I was recently introduced to a tree called Gustavia superba by a colleague. The specimen that he showed me was a relatively young specimen and was in flower. The blossoms each measures about 10 cm across. Petals are pinkish in colour and in the center of each flower, there is a dense ring pink coloured stamens that are each tipped in gold.
The flowers of this tree reminded me of the tropical equivalent of peonies because I received a Chinese New Year greeting card before which featured the flowers of this tree. Although Gustavia superba is well-adapted to the climate of Singapore, it does not flower readily. This tree, which belongs to a rather obscure family of plants, Lecythidaceae, will do best in a location with well-draining soil and exposed to full sunlight. One can see several mature trees in Malcolm Road Park in Singapore.
Commonly called embrillo, sachamango and the heaven lotus, Gustavia superba is native to tropical lowlands from Ecuador to Panama and Venezuela. It is a medium-sized tree that can attain a height of 5 to 10 m and has a relatively straight trunk. It usually adopts an unbranched growth habit according to various sources and features a cluster of leaves at the growing tip which makes the tree look like a palm. In larger and more mature trees, a few large branches can sometimes be seen and each will bear a cluster of leaves at the end. The leaves of this tree are lanceolate in shape and have toothed margins. When they first appear, they take on an attractive, coppery colour before they turn green when they approach maturity.

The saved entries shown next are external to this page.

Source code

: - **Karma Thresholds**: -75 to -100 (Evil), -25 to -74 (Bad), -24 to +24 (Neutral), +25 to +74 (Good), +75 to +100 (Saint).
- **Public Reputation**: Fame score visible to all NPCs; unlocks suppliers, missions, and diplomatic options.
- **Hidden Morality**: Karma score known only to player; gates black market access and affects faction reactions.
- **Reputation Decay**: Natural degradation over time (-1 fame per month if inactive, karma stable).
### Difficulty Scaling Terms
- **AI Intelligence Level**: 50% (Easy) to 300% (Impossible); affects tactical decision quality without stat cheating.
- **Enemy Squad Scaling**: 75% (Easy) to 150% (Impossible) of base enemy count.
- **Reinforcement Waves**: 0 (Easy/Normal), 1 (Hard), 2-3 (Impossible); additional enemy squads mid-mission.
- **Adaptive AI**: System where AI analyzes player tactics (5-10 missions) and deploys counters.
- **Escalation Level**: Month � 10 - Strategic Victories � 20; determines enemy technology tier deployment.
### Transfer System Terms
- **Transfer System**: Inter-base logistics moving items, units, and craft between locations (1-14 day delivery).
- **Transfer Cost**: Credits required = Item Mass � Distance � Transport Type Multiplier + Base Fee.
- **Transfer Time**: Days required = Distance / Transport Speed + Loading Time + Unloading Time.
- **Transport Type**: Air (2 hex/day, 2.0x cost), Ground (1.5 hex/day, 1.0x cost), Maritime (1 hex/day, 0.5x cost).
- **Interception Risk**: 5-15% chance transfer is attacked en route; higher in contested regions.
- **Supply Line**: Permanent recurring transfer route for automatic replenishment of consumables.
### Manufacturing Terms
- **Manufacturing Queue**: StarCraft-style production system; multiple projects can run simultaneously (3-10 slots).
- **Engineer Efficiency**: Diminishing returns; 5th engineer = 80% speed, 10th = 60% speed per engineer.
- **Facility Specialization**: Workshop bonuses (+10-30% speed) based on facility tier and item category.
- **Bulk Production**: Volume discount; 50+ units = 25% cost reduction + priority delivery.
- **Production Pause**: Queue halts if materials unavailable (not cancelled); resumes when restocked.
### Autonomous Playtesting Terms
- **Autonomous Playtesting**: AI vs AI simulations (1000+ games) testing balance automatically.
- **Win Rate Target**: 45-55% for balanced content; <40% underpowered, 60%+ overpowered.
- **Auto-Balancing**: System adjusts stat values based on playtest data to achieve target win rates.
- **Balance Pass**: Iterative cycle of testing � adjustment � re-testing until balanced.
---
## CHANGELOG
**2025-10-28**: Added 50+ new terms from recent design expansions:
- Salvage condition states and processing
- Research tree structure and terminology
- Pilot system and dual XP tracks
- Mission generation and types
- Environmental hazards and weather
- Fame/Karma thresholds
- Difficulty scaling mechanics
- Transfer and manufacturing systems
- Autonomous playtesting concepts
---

After the flowers fade, fruits that are round or pear-shaped with a hard rind form. Take a look at this blog post to see how the fruits look like. From the same blog, the fruits were reportedly said to be edible and inside contained one to four large smooth seeds surrounded by a yellowish orange pulp that is rich in vitamins A, B, and C. In its native habitat, it is said that agoutis (rodent species that inhabit areas of Central America, the West Indies and northern South America) forage for the fallen ripe fruits where they consume the seeds but may also bury some for later use. Those that were buried but forgotten will then have a chance to grow into new plants. As such, these rodents also help to disperse the seeds of this beautiful tree.